## Task objective:
Where the line with "M 240,1337 L 265,1354" appears below, start writing out lines exactly, and finish with the line with "79,166 L 99,180", which is included; write out nothing else.
----------
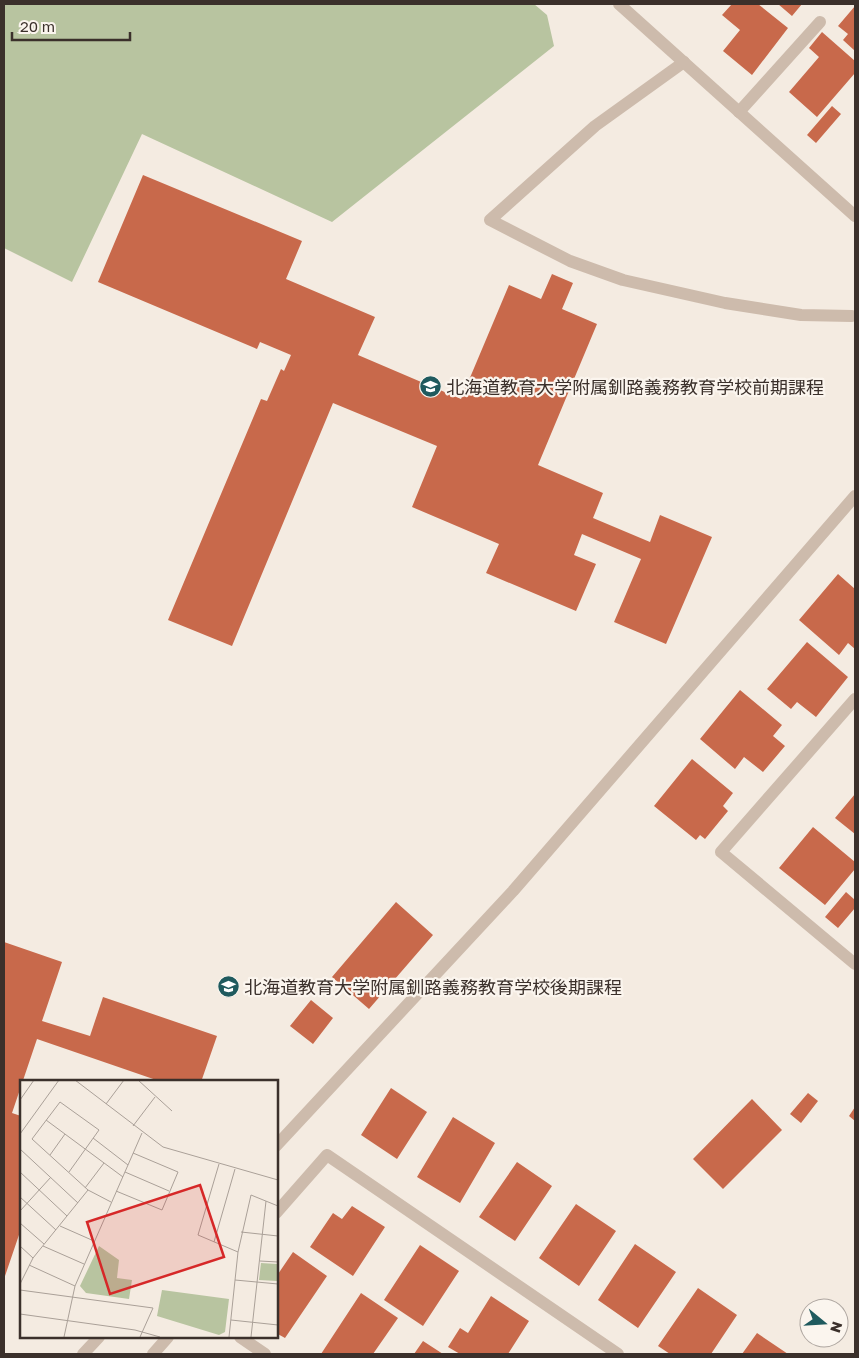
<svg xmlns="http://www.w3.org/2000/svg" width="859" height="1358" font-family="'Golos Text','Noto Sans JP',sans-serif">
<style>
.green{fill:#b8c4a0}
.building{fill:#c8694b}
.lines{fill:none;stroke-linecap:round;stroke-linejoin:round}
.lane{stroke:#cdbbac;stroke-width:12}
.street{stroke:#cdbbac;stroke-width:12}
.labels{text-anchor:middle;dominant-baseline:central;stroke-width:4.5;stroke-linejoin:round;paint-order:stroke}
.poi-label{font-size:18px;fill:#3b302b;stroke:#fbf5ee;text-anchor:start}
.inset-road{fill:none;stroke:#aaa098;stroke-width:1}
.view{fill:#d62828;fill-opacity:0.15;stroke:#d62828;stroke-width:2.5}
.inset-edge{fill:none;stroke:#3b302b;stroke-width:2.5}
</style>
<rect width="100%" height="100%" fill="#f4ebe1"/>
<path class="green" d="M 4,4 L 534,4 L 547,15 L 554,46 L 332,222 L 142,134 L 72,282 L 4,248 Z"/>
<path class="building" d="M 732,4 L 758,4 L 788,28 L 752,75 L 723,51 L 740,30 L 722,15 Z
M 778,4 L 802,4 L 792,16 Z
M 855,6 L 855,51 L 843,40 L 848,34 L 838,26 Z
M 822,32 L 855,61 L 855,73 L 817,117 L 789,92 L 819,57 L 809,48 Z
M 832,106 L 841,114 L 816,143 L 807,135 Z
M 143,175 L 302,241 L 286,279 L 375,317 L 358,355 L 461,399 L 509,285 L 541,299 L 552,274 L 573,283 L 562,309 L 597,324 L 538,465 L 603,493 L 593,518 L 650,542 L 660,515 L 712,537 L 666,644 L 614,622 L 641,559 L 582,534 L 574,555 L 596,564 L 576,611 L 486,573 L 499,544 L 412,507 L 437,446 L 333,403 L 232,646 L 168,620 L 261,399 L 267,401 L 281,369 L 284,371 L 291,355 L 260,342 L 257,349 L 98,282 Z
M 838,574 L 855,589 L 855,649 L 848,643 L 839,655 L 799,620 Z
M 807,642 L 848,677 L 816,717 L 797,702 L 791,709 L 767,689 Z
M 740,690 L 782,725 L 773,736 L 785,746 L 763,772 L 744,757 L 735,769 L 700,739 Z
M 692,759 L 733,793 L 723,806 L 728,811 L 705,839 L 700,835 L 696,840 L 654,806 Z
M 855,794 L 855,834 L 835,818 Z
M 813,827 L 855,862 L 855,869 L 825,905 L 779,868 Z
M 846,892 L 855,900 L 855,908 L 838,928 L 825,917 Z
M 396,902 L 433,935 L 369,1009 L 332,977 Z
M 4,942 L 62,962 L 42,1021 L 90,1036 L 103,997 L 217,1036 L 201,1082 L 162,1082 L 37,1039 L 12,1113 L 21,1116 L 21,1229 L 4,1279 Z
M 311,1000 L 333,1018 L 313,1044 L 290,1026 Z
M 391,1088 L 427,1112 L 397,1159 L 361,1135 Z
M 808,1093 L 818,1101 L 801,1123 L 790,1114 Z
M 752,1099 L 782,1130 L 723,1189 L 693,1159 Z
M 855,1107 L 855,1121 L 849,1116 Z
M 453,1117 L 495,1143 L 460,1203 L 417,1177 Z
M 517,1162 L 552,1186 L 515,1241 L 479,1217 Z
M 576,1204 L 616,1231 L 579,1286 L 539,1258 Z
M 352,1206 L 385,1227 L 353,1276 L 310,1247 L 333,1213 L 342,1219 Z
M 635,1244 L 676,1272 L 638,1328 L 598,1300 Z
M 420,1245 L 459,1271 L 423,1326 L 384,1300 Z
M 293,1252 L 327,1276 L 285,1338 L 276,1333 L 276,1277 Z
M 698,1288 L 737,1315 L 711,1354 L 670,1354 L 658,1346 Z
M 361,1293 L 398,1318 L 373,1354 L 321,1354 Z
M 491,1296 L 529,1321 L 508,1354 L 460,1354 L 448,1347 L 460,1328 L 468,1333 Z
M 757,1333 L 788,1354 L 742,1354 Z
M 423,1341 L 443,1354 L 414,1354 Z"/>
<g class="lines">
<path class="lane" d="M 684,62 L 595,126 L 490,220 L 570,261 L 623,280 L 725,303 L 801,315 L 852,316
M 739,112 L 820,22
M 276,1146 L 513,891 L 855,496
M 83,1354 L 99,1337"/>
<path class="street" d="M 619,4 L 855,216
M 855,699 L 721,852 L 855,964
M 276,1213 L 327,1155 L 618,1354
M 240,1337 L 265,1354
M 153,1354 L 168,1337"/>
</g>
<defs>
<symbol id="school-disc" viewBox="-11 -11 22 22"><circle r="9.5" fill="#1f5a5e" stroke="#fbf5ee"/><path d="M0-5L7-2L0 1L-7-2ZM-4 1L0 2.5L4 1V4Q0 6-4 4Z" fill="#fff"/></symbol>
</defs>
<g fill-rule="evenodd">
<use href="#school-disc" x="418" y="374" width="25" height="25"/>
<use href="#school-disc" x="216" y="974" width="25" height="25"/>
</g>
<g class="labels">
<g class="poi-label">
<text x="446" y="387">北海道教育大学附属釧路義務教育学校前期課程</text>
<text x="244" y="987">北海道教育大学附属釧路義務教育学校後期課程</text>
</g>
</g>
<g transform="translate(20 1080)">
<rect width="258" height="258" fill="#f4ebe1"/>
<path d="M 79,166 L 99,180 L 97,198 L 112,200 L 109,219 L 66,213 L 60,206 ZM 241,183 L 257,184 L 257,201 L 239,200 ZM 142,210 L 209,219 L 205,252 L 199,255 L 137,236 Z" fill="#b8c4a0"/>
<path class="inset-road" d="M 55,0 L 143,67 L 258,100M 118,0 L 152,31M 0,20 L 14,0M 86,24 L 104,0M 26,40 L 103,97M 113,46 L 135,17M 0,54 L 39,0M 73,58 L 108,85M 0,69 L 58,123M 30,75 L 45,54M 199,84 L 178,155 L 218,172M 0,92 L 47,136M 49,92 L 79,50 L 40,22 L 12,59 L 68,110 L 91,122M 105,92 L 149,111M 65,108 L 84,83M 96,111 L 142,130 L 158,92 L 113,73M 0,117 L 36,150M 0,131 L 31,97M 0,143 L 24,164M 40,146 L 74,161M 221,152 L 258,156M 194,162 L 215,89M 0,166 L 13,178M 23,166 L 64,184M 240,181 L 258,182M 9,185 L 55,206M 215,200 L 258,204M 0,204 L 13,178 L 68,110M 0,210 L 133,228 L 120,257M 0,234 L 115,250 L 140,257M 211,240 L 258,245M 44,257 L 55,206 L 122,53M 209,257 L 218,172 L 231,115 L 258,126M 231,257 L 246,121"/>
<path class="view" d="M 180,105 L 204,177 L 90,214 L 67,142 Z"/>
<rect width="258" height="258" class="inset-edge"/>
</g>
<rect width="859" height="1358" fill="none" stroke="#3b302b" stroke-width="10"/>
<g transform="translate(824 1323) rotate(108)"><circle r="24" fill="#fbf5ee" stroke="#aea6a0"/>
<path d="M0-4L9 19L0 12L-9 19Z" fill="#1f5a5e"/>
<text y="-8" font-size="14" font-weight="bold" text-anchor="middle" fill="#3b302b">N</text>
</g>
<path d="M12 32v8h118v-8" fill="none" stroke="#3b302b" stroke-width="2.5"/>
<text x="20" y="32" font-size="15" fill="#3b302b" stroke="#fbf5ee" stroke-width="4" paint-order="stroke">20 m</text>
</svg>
----------
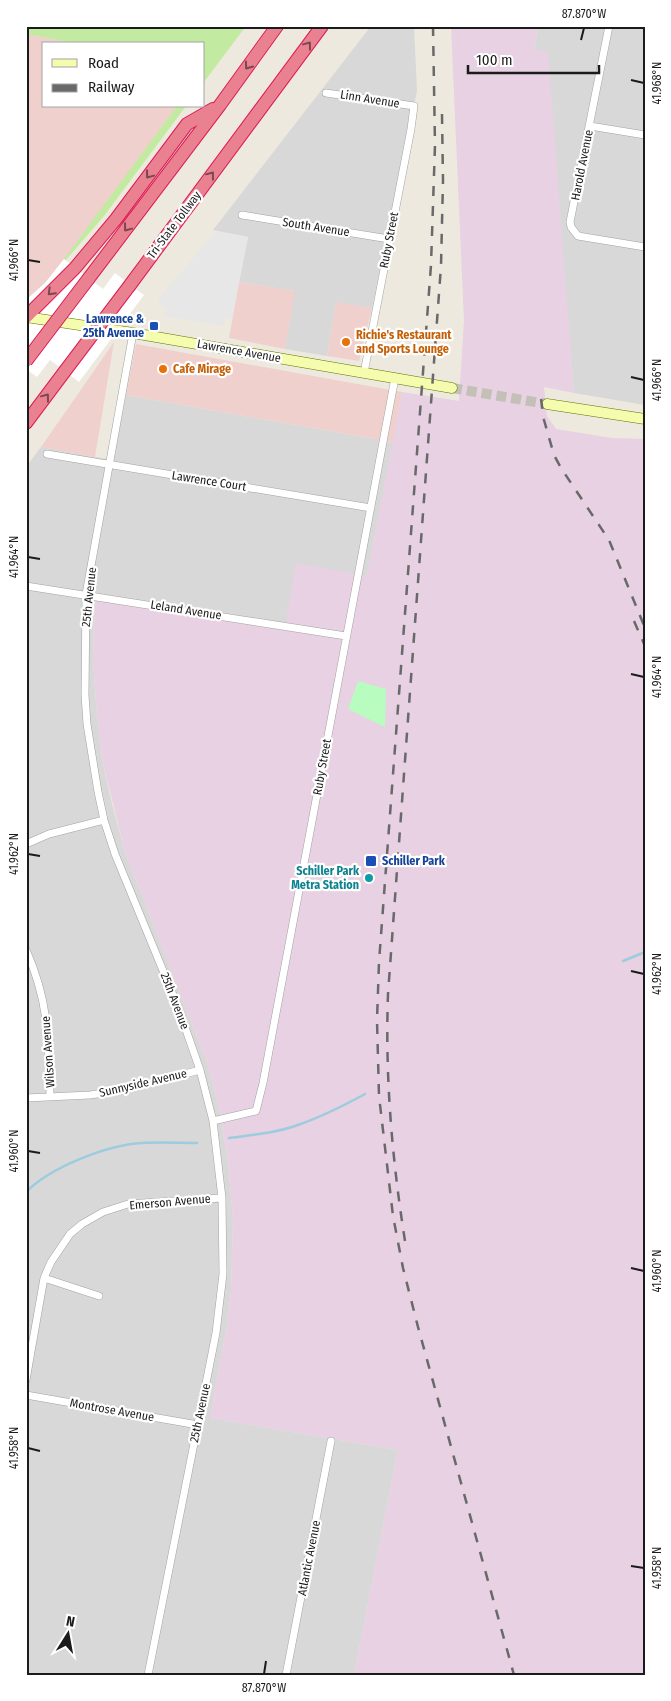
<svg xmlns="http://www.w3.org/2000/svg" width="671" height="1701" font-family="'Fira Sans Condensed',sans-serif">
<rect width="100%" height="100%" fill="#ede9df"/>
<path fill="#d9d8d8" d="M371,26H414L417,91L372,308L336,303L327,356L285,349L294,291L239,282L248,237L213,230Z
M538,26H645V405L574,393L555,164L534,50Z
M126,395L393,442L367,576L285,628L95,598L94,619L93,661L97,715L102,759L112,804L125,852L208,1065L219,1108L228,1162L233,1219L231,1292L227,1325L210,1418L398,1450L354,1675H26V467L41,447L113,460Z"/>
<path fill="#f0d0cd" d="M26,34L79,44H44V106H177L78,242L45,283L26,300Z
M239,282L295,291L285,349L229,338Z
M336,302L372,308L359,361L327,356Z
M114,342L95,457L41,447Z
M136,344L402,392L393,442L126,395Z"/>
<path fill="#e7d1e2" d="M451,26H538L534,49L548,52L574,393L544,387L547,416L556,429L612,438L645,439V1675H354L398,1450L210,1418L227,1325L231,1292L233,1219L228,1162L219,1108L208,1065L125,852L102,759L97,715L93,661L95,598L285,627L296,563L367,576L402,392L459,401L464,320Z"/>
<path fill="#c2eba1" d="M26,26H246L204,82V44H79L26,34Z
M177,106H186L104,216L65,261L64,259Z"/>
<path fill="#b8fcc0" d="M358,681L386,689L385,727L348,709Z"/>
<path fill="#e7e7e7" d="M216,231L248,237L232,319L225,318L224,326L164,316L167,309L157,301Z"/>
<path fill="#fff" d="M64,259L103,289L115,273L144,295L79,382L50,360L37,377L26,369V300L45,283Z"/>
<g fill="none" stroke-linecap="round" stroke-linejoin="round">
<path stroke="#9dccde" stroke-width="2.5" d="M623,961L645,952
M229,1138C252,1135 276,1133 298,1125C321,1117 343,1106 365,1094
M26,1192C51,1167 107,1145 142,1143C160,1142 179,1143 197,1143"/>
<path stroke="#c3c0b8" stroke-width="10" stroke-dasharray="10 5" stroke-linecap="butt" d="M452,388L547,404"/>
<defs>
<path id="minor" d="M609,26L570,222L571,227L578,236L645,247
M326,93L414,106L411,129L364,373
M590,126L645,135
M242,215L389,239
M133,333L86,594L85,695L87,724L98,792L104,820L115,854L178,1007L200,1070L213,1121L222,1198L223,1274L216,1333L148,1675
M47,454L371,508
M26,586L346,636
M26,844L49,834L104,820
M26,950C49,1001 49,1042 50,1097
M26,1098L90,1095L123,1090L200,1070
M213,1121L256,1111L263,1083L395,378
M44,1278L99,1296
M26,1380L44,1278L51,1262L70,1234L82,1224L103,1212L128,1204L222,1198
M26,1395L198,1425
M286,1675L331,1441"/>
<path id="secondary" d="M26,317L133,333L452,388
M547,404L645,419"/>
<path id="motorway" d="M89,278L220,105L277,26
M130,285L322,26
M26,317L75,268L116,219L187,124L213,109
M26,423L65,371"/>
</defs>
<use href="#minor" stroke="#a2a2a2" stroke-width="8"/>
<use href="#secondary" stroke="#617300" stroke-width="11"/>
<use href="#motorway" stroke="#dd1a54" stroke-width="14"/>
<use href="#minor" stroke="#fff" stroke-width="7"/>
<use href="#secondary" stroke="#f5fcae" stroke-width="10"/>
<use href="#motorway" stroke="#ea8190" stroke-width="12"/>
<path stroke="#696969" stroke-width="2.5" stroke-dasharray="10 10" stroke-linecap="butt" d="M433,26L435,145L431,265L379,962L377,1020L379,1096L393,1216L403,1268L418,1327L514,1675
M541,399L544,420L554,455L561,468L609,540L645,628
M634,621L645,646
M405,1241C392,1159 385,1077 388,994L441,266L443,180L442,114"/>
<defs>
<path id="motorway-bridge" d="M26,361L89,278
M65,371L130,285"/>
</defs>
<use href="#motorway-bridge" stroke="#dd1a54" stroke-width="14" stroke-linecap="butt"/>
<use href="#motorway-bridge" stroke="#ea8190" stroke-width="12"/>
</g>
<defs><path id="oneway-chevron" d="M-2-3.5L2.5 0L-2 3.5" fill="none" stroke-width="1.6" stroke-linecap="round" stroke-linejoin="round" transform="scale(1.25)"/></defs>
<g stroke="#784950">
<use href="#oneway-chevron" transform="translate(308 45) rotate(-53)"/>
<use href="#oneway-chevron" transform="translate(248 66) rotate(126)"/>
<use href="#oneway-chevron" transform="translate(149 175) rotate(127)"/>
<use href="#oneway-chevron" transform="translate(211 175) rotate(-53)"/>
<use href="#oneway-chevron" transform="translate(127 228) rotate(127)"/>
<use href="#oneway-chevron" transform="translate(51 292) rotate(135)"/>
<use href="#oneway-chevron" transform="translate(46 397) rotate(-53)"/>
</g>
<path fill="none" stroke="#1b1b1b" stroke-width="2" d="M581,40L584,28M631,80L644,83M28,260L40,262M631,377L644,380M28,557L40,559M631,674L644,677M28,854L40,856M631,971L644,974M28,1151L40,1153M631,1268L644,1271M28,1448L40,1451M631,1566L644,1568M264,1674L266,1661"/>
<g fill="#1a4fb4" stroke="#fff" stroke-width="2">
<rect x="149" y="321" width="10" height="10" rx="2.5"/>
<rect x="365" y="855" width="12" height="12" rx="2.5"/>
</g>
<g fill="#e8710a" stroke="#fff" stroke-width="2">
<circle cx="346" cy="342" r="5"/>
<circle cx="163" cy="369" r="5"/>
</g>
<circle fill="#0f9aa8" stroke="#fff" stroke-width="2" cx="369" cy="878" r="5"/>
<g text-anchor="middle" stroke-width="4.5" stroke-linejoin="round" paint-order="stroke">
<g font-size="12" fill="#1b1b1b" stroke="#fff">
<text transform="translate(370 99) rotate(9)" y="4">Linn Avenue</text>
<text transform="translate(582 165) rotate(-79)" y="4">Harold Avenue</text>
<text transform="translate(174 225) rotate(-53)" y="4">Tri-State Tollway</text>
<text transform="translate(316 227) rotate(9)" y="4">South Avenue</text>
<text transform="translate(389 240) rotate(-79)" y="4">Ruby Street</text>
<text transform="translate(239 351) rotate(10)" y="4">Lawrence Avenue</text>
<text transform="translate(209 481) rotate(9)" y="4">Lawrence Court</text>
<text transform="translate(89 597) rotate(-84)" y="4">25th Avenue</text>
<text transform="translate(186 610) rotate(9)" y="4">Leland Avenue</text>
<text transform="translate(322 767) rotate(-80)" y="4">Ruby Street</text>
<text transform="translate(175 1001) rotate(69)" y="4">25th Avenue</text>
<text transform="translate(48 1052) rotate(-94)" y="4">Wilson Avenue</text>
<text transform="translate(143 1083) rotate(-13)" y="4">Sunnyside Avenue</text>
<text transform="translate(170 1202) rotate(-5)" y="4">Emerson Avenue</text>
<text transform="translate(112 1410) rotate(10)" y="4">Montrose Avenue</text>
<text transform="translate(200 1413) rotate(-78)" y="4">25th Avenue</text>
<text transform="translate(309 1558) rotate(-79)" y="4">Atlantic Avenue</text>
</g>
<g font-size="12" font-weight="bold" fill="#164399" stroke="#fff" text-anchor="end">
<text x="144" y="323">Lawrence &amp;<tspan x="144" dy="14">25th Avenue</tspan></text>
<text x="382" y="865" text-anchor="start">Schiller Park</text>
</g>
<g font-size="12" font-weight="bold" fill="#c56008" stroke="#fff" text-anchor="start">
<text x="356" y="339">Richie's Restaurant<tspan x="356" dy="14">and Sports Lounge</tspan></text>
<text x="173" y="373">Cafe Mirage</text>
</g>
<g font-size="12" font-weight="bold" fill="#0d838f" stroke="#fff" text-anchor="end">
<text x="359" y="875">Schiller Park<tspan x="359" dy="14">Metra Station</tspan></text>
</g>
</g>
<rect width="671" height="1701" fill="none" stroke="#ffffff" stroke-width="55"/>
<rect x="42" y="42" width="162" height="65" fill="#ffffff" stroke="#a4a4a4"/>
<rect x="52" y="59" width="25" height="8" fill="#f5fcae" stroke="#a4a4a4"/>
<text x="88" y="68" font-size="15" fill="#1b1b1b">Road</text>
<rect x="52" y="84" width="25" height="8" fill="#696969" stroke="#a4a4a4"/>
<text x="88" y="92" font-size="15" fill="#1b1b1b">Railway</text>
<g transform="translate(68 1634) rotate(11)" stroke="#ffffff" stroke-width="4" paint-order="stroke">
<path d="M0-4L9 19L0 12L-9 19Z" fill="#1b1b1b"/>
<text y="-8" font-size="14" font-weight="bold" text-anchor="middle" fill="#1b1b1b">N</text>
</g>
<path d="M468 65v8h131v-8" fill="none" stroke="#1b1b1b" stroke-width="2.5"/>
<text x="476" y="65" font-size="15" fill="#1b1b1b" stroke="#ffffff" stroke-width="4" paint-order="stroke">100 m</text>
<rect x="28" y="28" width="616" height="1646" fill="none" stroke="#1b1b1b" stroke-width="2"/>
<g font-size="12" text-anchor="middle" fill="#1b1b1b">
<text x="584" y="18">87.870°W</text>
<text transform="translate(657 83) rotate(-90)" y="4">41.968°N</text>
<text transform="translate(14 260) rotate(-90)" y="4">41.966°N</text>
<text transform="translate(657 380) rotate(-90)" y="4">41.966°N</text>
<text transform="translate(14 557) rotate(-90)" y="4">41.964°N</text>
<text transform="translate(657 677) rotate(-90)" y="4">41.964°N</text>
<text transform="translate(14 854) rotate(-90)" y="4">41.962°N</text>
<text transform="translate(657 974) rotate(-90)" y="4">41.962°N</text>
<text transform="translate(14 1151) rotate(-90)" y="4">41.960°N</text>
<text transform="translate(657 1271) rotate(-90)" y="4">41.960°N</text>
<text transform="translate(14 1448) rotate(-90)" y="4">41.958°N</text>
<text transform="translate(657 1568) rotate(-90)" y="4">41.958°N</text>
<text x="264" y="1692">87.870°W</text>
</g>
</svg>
----------
## Reply:
M 240,1337 L 265,1354
M 153,1354 L 168,1337"/>
</g>
<defs>
<symbol id="school-disc" viewBox="-11 -11 22 22"><circle r="9.5" fill="#1f5a5e" stroke="#fbf5ee"/><path d="M0-5L7-2L0 1L-7-2ZM-4 1L0 2.5L4 1V4Q0 6-4 4Z" fill="#fff"/></symbol>
</defs>
<g fill-rule="evenodd">
<use href="#school-disc" x="418" y="374" width="25" height="25"/>
<use href="#school-disc" x="216" y="974" width="25" height="25"/>
</g>
<g class="labels">
<g class="poi-label">
<text x="446" y="387">北海道教育大学附属釧路義務教育学校前期課程</text>
<text x="244" y="987">北海道教育大学附属釧路義務教育学校後期課程</text>
</g>
</g>
<g transform="translate(20 1080)">
<rect width="258" height="258" fill="#f4ebe1"/>
<path d="M 79,166 L 99,180 L 97,198 L 112,200 L 109,219 L 66,213 L 60,206 ZM 241,183 L 257,184 L 257,201 L 239,200 ZM 142,210 L 209,219 L 205,252 L 199,255 L 137,236 Z" fill="#b8c4a0"/>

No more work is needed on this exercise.